◆ Problem 1 ◆
Please reproduce word for word the stretch of rows from the line containing "AM, AE, LI, WH, SC, SL, SH" through the end of the rows.

Wikipedia defines attribution as a “journalistic practice of attributing information to its source.”  In analytics, it’s the struggle to understand which of your marketing efforts truly have a positive effect of your top and bottom lines.

It seems simple enough, you send an e-mail or run a PPC campaign and you get a sale.  Your web analytics platform tells you that you sold 7 widgets in one transaction and the visitor who made the purchase came from a Bing PPC campaign that was fired by the keyword “blue widgets”.   That sounds simple enough:  A click in Bing led to a $100 sale.  Not bad.

In reality, most sites do not have easy, one-visit conversions. Let’s dig deeper.  Using your web analytics tool, you are able to see that this new customer has come to your site five times over the last month.  With five touch points to the site; should Bing really get all the credit?

In Google Analytics, the last click that led to the sale gets full credit and this is known as last-click attribution.  If you don’t consider this truth, you are doomed to lower quality decisions regarding your marketing.

In Google analytics, there are a couple of options to help you get to more meaningful data:

  1. You can modify the Google Analytics Tracking Code to, by default; give full credit to the first touch point with your site. (GATC is the snippet of code that is placed on every page of your site.)
  2. You could use custom variables and unique landing pages for each marketing effort.

The first option may work if you are only interested in the first way someone became aware of your site and you have a short sales cycle.  If, on the other hand, you have a long sales cycle and many marketing channels, this method can be less effective.  For example:  If you use this method, someone that visited your site 6 months ago via Twitter and forgot that you existed;  but then  made a purchase after an organic search would have the value of the transaction attributed to Twitter and not your SEO efforts.

◆ Material supplied ◆
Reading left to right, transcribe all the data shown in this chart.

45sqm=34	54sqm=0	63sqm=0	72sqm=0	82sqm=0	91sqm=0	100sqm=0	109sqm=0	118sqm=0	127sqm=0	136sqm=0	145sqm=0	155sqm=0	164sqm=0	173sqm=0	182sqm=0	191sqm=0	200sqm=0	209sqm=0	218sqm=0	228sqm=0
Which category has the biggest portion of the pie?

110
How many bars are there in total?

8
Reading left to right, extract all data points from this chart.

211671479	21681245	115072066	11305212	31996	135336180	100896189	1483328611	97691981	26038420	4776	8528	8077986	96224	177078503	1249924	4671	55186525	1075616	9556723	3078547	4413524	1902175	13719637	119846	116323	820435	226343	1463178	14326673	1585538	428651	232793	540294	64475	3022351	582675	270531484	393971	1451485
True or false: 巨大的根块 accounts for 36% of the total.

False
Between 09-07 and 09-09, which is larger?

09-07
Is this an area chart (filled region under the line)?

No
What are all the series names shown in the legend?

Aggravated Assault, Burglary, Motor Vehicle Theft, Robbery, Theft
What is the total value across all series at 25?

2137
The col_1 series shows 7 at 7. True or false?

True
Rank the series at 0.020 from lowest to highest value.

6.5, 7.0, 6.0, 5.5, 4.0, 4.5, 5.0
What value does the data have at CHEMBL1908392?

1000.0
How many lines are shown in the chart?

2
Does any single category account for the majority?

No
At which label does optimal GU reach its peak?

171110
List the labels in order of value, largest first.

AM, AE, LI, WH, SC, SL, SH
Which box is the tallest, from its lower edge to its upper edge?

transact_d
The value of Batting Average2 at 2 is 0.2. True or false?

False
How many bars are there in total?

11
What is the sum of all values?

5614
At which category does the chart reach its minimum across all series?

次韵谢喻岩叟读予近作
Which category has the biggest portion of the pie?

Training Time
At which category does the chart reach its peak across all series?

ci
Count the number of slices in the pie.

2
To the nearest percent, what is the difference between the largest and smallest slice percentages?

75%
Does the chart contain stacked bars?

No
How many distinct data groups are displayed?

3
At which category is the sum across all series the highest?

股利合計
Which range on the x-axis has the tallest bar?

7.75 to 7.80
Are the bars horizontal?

◆ Problem 2 ◆
In the attribution text, write out the stretch from "In reality, most" through "of your site.)" again, substituting "last-touch attribution" for "last-click attribution".

◆ Output 1 ◆
AM, AE, LI, WH, SC, SL, SH
Which box is the tallest, from its lower edge to its upper edge?

transact_d
The value of Batting Average2 at 2 is 0.2. True or false?

False
How many bars are there in total?

11
What is the sum of all values?

5614
At which category does the chart reach its minimum across all series?

次韵谢喻岩叟读予近作
Which category has the biggest portion of the pie?

Training Time
At which category does the chart reach its peak across all series?

ci
Count the number of slices in the pie.

2
To the nearest percent, what is the difference between the largest and smallest slice percentages?

75%
Does the chart contain stacked bars?

No
How many distinct data groups are displayed?

3
At which category is the sum across all series the highest?

股利合計
Which range on the x-axis has the tallest bar?

7.75 to 7.80
Are the bars horizontal?

◆ Output 2 ◆
In reality, most sites do not have easy, one-visit conversions. Let’s dig deeper.  Using your web analytics tool, you are able to see that this new customer has come to your site five times over the last month.  With five touch points to the site; should Bing really get all the credit?

In Google Analytics, the last click that led to the sale gets full credit and this is known as last-touch attribution.  If you don’t consider this truth, you are doomed to lower quality decisions regarding your marketing.

In Google analytics, there are a couple of options to help you get to more meaningful data:

  1. You can modify the Google Analytics Tracking Code to, by default; give full credit to the first touch point with your site. (GATC is the snippet of code that is placed on every page of your site.)